When Max further described the hole, Swanson told him, “It’s likely that you passed through a rift between dimensions when you entered Tranz-D.” Then, after a moment of contemplation, “It’s entirely possible that the dimensional integrity of Tranz-D itself is deteriorating, and ‘holes’ are appearing between that dimension and others… But why?…”

“Holes between dimensions…” To Max, this was starting to sound like something from one of his parents’ more bizarre accounts.

“Please tell me, Max, what was going on in there?” Swanson pressed him still further.

“Well… nothing, at first. There was no one around. Then this alarm started and there were robot guards everywhere…”

“Androids…” Swanson mused after Max explained about his capture and finding his new gear in the holding cell, “but no people…” Yet, after such a battle, he had no trouble seeing why Max was so wary. “And you say you have a friend trapped in there?”

“Yeah!” Max nearly knocked over his chair standing up. He had gotten so lost in this place, and the librarian’s explanations. “I almost forgot! I’ve gotta go find him!”

“Whoa! Slow down, man,” Swanson said. “Do you even know where to begin? Your friend may still be alive but—”

“He has to be,” Max cut him off with quiet determination, and a look the librarian was sure must have a sad tale to go with it, “Not him too… He’s my friend. I have to go back and see.”

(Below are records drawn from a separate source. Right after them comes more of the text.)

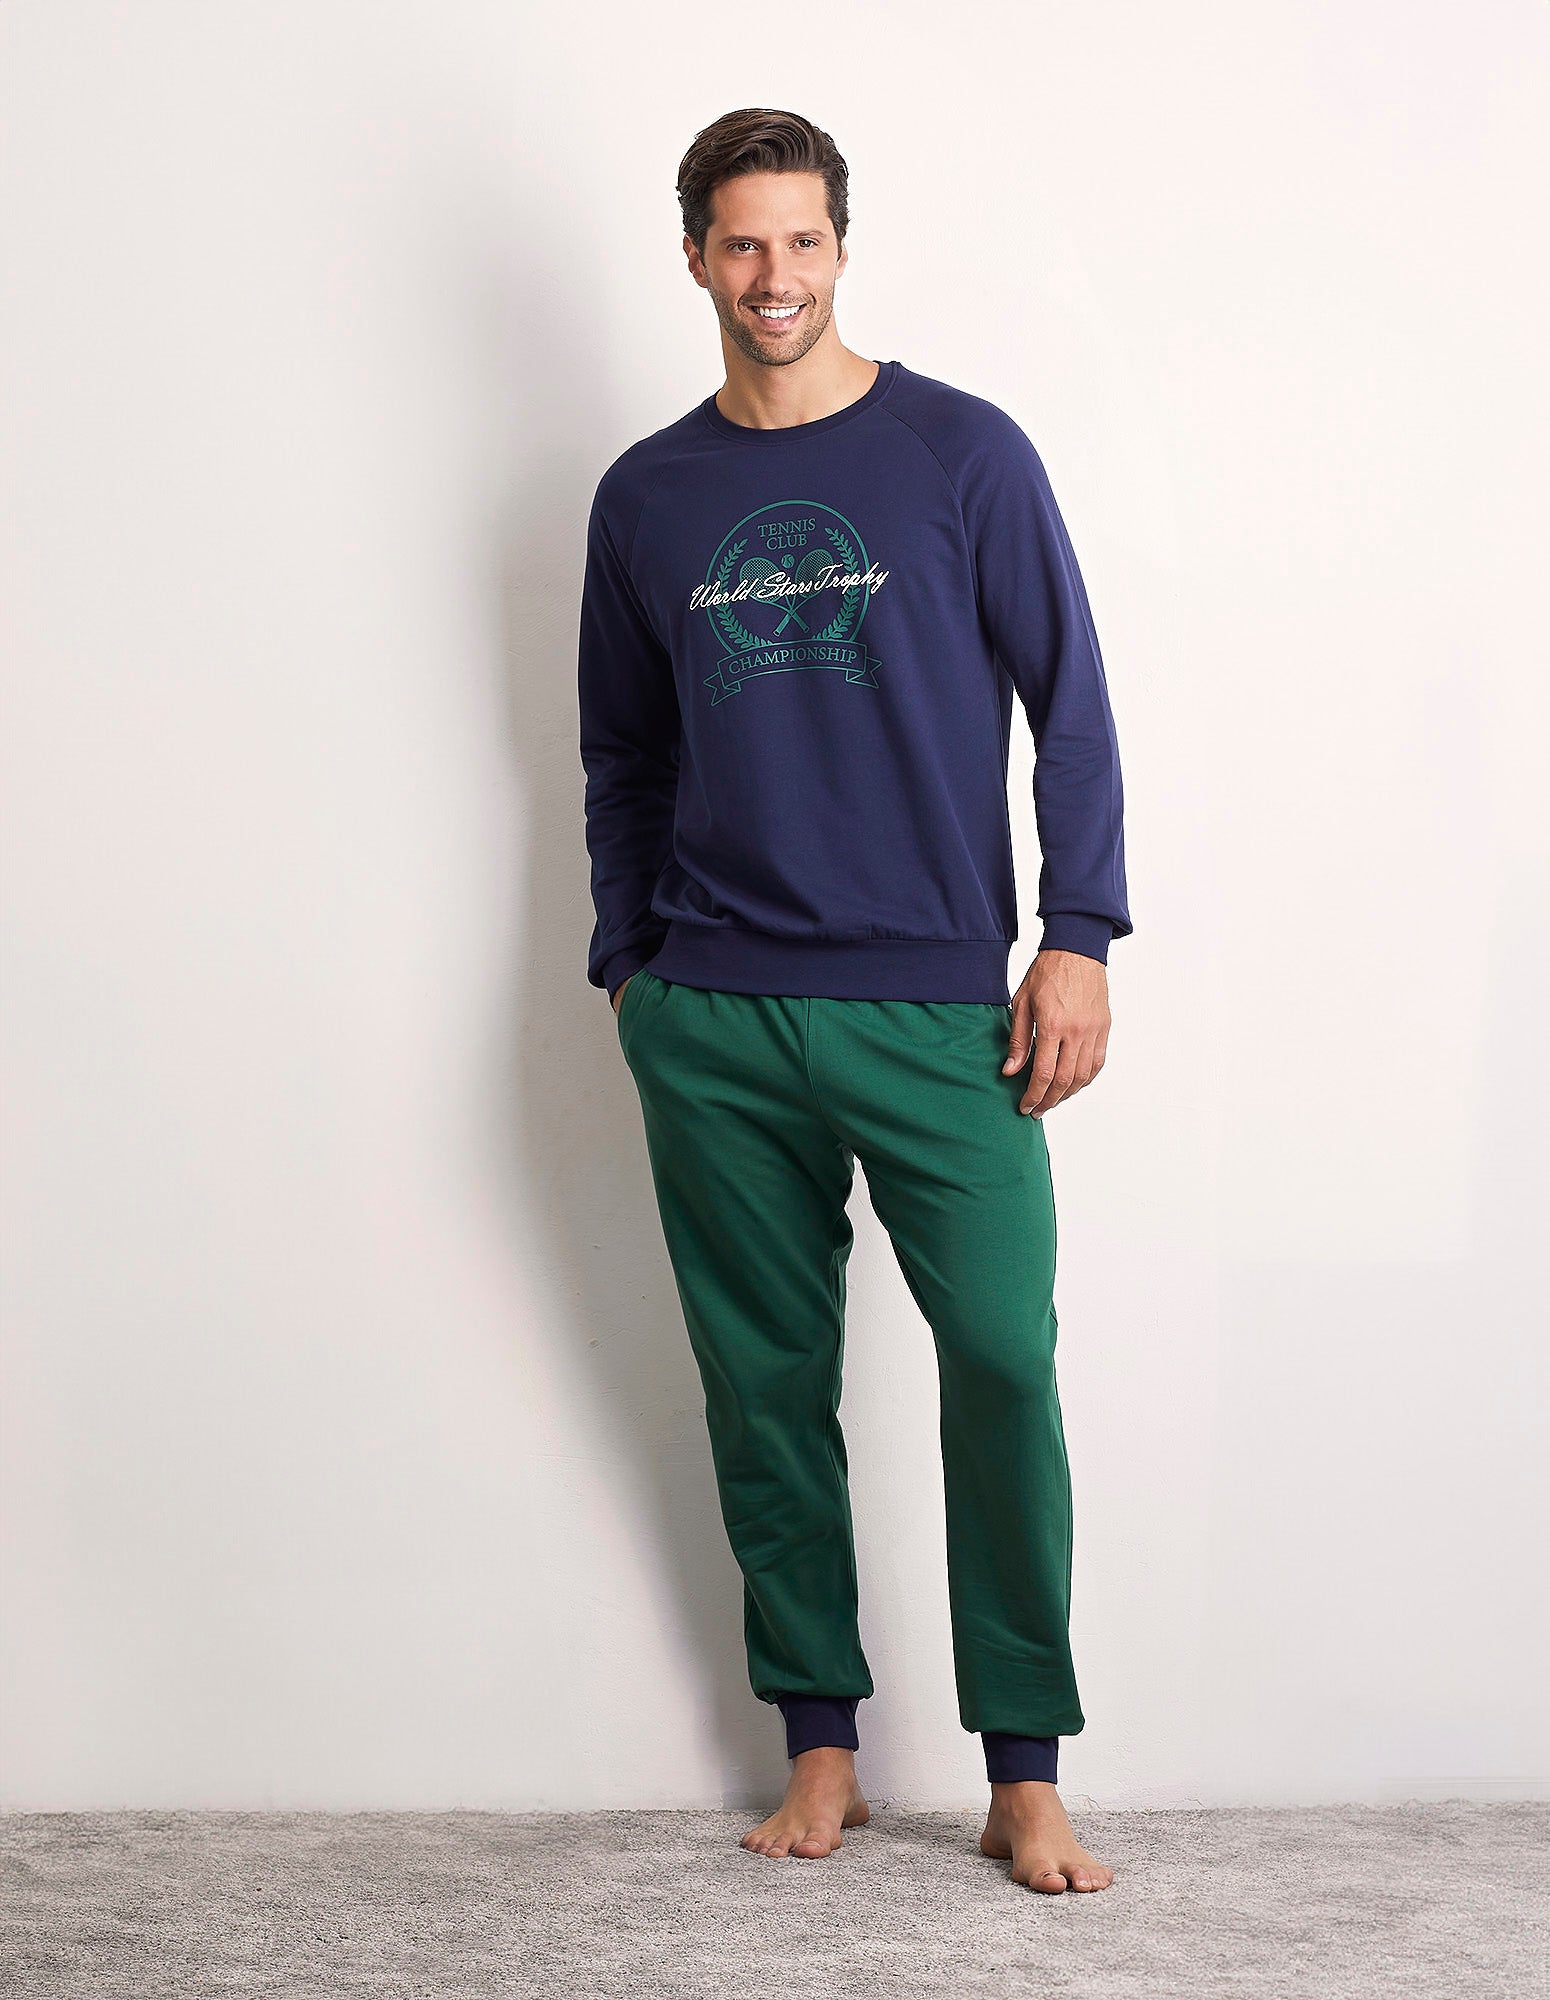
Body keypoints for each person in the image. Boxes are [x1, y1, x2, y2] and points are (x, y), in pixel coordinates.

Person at [577, 106, 1129, 1896]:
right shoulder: (646, 496)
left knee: (1002, 1362)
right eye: (741, 243)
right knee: (763, 1386)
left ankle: (1023, 1767)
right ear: (693, 257)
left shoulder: (961, 453)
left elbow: (1073, 704)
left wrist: (1078, 934)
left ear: (840, 249)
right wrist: (631, 963)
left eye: (801, 241)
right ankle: (819, 1742)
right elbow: (619, 754)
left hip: (935, 1011)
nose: (774, 277)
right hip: (714, 1012)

“Well, on one hand, I would suggest you go find him as soon as you can. But given what you’re up against, I wouldn’t recommend going in unprepared.”

“I have to do something.”

“I know. Most of what little we have about Tranz-D is on the thirteenth floor, the same level as the warpgate. The Centralict Library has been built and rebuilt many times over the centuries, but those books are always kept near the warpgate. After all, it’s said that the creators of Tranz-D were also the founders of this library. Of course, I don’t like to go to that section anymore unless my work takes me there.” Even as he said this, he tried to remember what errand had brought him to that section to begin with anyway.

“You see, in recent years, people have started disappearing without a trace. From time to time. At first, I just liked to believe people were leaving without telling their friends, but it’s gotten worse over the years. I shouldn’t even be telling you this— my supervisors don’t like us to talk about it— but now I’m beginning to think that the disappearances may have something to do with that warpgate… If something has gone wrong in Tranz-D… Maybe deterioration of dimensional barriers…”

“I have to try.”

“Good luck, Max. I hope you find your friend.”

Seeing that he wasn’t going to be able to get any further information out of Max as long as he was focused on finding Justin, the librarian gave him directions back to the warpgate, and some info on where to find the most useful books he could think of. In spite of Swanson’s warning, Max had decided to try to get some more information. In spite of his sense of urgency, he reminded himself that he had no way of finding Justin, and would quickly become as lost as his friend was.

As he wandered among the stacks, scanning the guide signs, he thought about all his parents’ tales, and his increasing certainty that he was now living in one. Back then, he had believed in them unquestioningly. During his long years in Paradise, had wanted to believe as the outside world grew ever more distant.

In fact, now that he thought about it, he had never really stopped believing.

Yet Max would soon be doing his believing someplace else, as the room shimmered for a moment, and then was vacant.